Bloomberg charges institutions $27,000 a year. An open source project on GitHub is quietly doing most of the job for free.
FinceptTerminal. 2,600 stars. Active development. Pure native C++20 desktop app with Qt6 and embedded Python. Runs on Windows, Mac, and Linux.
And unfortunately, that's why I'm not forking it and creating a special customized Sean Donahoe version for my private clients.
The AGPL license prevents commercial use, but I've got to admit, it's a bloody good piece of kit.

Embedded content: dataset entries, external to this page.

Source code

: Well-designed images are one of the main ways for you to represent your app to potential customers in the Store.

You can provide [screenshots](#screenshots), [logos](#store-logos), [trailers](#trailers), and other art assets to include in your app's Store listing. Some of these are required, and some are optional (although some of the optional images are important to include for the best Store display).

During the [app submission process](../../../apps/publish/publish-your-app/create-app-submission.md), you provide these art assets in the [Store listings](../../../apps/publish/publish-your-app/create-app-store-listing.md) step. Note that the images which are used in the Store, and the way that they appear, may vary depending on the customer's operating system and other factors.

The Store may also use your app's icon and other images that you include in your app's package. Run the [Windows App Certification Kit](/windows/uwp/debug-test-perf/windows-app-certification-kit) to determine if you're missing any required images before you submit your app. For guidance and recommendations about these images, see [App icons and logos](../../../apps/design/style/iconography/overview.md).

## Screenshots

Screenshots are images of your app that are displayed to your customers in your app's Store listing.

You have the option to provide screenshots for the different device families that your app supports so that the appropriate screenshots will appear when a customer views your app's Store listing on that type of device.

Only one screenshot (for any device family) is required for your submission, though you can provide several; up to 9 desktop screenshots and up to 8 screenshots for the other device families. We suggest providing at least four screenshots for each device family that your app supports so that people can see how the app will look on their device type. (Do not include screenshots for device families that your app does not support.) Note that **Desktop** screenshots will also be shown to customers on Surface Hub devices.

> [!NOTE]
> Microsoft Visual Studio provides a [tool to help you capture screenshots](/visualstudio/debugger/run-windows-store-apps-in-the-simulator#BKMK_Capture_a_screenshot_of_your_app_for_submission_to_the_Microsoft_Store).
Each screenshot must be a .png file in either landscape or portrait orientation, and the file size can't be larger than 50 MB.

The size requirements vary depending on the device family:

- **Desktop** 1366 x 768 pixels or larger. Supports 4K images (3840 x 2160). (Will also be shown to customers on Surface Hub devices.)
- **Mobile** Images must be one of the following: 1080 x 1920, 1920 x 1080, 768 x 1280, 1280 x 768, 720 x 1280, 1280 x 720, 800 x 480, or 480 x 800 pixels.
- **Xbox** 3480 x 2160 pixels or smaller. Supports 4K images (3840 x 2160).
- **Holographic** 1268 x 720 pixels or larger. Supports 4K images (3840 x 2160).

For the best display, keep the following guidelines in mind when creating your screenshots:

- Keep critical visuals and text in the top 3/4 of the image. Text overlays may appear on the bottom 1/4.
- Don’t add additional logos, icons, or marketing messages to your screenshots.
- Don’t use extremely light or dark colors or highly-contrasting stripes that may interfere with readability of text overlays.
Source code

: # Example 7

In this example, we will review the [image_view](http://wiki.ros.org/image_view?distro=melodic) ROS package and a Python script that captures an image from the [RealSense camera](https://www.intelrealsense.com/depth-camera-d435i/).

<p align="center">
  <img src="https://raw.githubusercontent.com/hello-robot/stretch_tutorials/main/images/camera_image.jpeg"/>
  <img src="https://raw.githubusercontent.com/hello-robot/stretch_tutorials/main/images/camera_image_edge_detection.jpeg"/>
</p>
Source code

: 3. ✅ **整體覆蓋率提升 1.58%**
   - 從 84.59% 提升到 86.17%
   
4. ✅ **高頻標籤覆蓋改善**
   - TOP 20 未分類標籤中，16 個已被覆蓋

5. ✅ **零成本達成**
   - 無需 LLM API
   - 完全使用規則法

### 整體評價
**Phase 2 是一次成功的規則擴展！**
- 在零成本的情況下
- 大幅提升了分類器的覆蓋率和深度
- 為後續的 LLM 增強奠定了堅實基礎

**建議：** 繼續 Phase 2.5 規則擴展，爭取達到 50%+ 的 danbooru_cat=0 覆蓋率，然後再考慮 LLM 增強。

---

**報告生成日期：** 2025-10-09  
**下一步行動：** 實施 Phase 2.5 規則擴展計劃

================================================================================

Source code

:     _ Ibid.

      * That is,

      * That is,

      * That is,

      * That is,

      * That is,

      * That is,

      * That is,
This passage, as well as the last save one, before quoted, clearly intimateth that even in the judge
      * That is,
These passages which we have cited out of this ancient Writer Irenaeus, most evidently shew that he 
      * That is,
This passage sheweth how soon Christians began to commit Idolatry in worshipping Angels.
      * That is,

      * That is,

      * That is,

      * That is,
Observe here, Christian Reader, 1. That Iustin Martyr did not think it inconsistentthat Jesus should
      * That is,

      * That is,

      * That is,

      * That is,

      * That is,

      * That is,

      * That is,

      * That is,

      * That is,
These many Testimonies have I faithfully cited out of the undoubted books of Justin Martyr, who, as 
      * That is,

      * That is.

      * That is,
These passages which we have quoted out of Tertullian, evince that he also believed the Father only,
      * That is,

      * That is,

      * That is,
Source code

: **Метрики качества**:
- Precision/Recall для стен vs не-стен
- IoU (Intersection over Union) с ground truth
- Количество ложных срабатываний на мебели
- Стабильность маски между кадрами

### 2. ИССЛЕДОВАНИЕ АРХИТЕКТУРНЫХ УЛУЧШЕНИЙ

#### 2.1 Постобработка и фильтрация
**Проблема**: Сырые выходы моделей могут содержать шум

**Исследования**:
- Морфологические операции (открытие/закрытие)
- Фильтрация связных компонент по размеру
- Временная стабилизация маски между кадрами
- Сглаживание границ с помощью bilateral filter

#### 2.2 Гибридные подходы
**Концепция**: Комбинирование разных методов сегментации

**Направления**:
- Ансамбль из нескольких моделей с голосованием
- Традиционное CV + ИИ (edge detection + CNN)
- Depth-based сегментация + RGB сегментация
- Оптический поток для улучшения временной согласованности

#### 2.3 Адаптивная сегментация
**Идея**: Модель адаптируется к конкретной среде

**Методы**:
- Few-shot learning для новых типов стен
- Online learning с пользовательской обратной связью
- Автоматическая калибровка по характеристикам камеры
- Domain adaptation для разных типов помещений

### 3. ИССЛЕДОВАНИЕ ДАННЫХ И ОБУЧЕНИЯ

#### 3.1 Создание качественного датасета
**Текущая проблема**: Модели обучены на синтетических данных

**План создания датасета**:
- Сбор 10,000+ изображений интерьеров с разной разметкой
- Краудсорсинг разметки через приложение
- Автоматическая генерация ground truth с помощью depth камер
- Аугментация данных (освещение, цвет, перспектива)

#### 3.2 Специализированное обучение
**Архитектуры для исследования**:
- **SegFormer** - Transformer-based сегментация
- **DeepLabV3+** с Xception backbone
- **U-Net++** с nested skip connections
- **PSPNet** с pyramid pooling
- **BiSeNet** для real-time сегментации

I have been running it on one of my rigs, and the potential is seriously good for those that like data (and we all know I am a data nerd...)
Features that made me pay attention:
• 19,000+ instruments with real-time OHLCV
• 100+ data connectors: Polygon, Kraken, Yahoo, FRED, IMF, World Bank, AkShare, government APIs
• 20+ investor personas baked in (Buffett, Dalio, Graham) plus Bridgewater, Citadel, and Renaissance style hedge fund logic
• Local LLM support plus OpenAI, Anthropic, Gemini, Groq, DeepSeek, Ollama
• Full CFA Level 1, 2, 3 curriculum implemented as Python modules
• DCF, portfolio optimization, VaR, Sharpe, derivatives pricing
• 50+ technical indicators
• Cross-domain integration Bloomberg cannot match: maritime shipping feeding commodity signals, geopolitics into currency hedging, supply chain into portfolio optimization
Between a book I am writing and the AI software I am building, I have no bandwidth to white-label this for retail traders myself, and the AGPL license would make that a licensing nightmare anyway.
I could rebuild it from scratch, but bugger that.
But even out of the box, this thing is bloody good.
If you are trading, analyzing markets, or running a fund and you are not at least poking at this, you are leaving alpha on the table.